Exercise passage —
________________

NYT’s KATE ZERNIKE writes on people who “just say no” to the dating industry (excerpt):
“I realized I could be starting my own business in the time I was spending looking at these ads and crafting these responses,” she said. So instead of going back online, she began taking a Small Business Administration class and designing funky planters.
Ms. Cambridge’s tale is one small act of resistance against what might be called the Dating-Industrial Complex, a mighty fortress increasingly hard to ignore. To Match.com and Nerve.com, add DreamMates, The Right Stuff, eHarmony and eCrush (neither to be confused with Etrade, though the general concept is the same). TurboDate, HurryDate, 8minuteDating — or It’s Just Lunch.
Reality television shows — “The Bachelorette,” “Average Joe” — have fed the impression that finding the right mate is as simple as being presented with a room of 10 people and picking one. Bookstores bulge: “Surrendered Single,” “Find a Husband After 35 Using What I Learned at Harvard Business School,” “Make Every Girl Want You.” That is just a sampling from the last year; the next two months will bring one manual promising to lure the love of your life in seven weeks, another in a sleeker six.
“There’s a fetishization of coupling,” said Bella DePaulo, a visiting professor of psychology at the University of California at Santa Barbara, who studies perceptions of singles. “It’s made the pressure that’s always been there more intense.”
Yet like Ms. Cambridge, longtime combatants in the dating wars, psychologists and those who study the lives of singles talk about increasing dating fatigue. They say more and more people are taking dating sabbaticals or declaring they will let romance happen by chance, not commerce. Once-obsessive online daters are logging off, clients of speed dating services — which offer dozens of encounters in a roomful of strangers — are slowing down. A book due out in January, “Quirkyalone,” offers “a manifesto for uncompromising romantics” — those not opposed to romance but against the compulsory dating encouraged by the barrage of books, Web sites and matchmaking services.

________________

Input data —
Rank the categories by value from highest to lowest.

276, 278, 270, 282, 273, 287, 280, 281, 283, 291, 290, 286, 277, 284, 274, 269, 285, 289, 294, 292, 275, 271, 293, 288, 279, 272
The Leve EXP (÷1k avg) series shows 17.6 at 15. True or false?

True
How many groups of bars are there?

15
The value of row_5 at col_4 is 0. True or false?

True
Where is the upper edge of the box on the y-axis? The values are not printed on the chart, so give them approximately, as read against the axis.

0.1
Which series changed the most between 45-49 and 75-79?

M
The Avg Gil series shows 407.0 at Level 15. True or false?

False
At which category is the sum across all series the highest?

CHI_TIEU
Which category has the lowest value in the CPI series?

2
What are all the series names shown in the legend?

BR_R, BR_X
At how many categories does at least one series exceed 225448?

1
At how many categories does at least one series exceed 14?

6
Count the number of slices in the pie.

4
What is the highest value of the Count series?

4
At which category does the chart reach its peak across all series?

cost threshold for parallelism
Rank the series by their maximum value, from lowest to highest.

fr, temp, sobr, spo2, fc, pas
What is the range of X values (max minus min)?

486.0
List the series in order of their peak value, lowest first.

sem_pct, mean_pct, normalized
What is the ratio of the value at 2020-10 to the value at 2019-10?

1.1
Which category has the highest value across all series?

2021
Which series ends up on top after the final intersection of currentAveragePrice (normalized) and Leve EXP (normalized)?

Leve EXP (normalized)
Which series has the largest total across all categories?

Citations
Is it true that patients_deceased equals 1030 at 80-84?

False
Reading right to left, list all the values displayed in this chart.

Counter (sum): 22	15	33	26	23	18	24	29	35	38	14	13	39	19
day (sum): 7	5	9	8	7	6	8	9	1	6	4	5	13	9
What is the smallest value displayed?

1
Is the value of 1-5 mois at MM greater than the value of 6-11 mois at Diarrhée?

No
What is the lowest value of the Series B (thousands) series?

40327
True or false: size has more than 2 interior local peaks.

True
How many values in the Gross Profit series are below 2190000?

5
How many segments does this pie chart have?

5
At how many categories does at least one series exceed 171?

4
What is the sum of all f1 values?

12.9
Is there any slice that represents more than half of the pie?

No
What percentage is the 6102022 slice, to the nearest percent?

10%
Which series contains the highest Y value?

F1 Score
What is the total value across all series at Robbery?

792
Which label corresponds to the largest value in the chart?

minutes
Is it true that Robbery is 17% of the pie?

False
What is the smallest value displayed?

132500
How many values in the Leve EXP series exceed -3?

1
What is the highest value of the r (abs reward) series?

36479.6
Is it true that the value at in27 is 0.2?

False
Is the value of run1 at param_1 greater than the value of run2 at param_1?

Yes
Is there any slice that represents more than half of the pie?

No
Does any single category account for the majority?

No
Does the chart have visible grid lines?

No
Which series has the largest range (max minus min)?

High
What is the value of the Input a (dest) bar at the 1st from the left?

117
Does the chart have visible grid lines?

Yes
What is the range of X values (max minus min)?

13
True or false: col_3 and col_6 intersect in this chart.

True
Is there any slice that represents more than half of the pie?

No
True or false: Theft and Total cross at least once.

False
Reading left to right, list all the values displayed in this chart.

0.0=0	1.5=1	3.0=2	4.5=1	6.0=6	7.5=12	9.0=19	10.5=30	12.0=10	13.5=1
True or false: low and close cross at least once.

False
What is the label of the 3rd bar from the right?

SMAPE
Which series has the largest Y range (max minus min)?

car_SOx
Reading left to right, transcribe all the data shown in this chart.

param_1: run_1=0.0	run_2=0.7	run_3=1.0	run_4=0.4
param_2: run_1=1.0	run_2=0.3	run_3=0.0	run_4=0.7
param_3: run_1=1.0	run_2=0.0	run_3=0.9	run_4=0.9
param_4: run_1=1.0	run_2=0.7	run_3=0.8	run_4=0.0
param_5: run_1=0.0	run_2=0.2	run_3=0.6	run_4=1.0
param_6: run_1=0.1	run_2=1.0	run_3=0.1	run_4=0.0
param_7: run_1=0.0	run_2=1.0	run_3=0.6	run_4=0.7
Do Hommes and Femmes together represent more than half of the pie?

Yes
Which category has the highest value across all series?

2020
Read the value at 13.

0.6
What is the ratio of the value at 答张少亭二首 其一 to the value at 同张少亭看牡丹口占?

________________

Exercise requirements —
1. Answer the following about the dating-industry excerpt:
(a) What class did Ms. Cambridge begin taking instead of going back online?
(b) At which university is Bella DePaulo a visiting professor of psychology?
(c) In what month is the book "Quirkyalone" due out?
2. Extract the wording of the dating-industry excerpt from "Reality television shows" to "a sleeker six.".

Answers to each task —
1.
(a) A Small Business Administration class.
(b) The University of California at Santa Barbara.
(c) January.

2.
Reality television shows — “The Bachelorette,” “Average Joe” — have fed the impression that finding the right mate is as simple as being presented with a room of 10 people and picking one. Bookstores bulge: “Surrendered Single,” “Find a Husband After 35 Using What I Learned at Harvard Business School,” “Make Every Girl Want You.” That is just a sampling from the last year; the next two months will bring one manual promising to lure the love of your life in seven weeks, another in a sleeker six.